Ingrid Sannes, second-year Marriage and Family Counseling student and New Horizons Family Counseling Center intern, was asked to participate in the international student panel at the annual conference of the American Counseling Association (ACA). ACA is the primary professional organization for counselors, and Ingrid will represent the College of William & Mary at this event. She will discuss counseling as it relates to her home country, Norway.
Ingrid graduated from St. Olaf College in Northfield, Minnesota in 2012 with a Bachelor’s degree in Psychology and Political Science. She grew up attending international schools in Stavanger, Norway, London; England; Rio de Janeiro, Brazil; and Houston, Texas graduating from high school with the International Baccalaureate diploma, as well as the International General Certificate of Secondary Education.
When applying to graduate programs, Ingrid was excited about the strong sense of community at William and Mary, and has found exactly what she was hoping for here. “My appreciation for this program, professors, and genuine feeling of community in the counseling cohort constantly strengthens my enthusiasm for learning and commitment to the counseling profession,” she said.
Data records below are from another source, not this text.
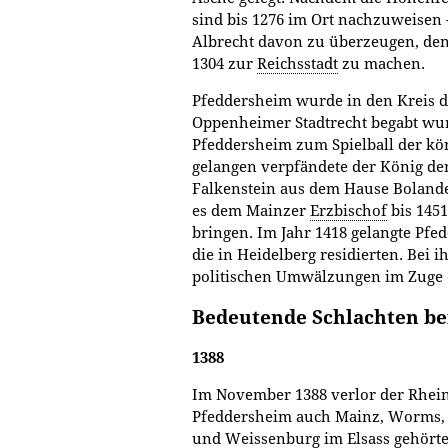
sind bis 1276 im Ort nachzuweisen
Albrecht davon zu überzeugen, den
1304 zur
Reichsstadt
zu machen.
Pfeddersheim wurde in den Kreis 
Oppenheimer Stadtrecht begabt wu
Pfeddersheim zum Spielball der kön
gelangen verpfändete der König den
Falkenstein aus dem Hause Bolanden
es dem Mainzer
Erzbischof
bis 1451
bringen. Im Jahr 1418 gelangte Pfe
die in Heidelberg residierten. Bei 
politischen Umwälzungen im Zuge d
Bedeutende Schlachten be
1388
Im November 1388 verlor der Rhei
Pfeddersheim auch Mainz, Worms, 
und Weissenburg im Elsass gehörte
At William and Mary she is currently serving as the Programming Coordinator of the Graduate Education Association (GEA) Executive Board and also representing the GEA on Grad Council. She is serving on the planning committee for the Virginia Career Development Association (VCDA) conference and reviewing proposals for the School of Education Symposium. In the 2013-14 academic year, she was a member of the Honor Council, and also participated in the School of Education Diversity and Media review.
Ingrid, Annie Day, and Esther McCartney will lead a 60-minute presentation, “To Tell or Not to Tell: Ethics of Secret Keeping in Family Counseling” at the Virginia Association of Counselor Education and Supervision (VACES) conference in March, 2015.
With Blair Gaskill she will present our findings on “Culture and Family Influence on Career Development: Implications for Counselors” at the Virginia Career Development Association (VCDA) conference.
“As an intern in the New Horizons Family Counseling Center, we use the Global Assessment of Relational Functioning (GARF) assessment tool so I have researched and reviewed the literature on the GARF and submitted a critique of the instrument to the William and Mary Educational Review for publication,” she said.
Ingrid is a member of the Chi Sigma Iota Honor Society and the Kappa Delta Pi Honor Society.
“My future goal is to find a counseling position where I can continue to grow personally and professionally. I hope to work somewhere with opportunities to develop my skills, work with people I can really learn from, and face new challenges over time. Knowing that Virginia has some of the strictest requirements for licensure as a professional counselor, I intend to work towards licensure in Virginia following graduation, and perhaps pursue a Doctoral degree after gaining work experience. I am interested in working with Third Culture Kids, family resilience, and crisis counseling,” she said.
“Participating in the International Student Panel will allow me to share my perspective on counseling in Norway. In my international experiences, I have learned how citizens of other countries perceive Norway. Norway is often cited and respected for its Nordic model of welfare, but after studying counseling in America, it is clear to me that there are significant shortcomings in mental health services in Norway. By participating in the panel, I hope to raise awareness for a more comprehensive understanding of Norwegian mental health care, complete with current limitations and hopes for the future. I look forward to broadening my perspective on the development of professional counseling by learning about counseling in other counties,” she said.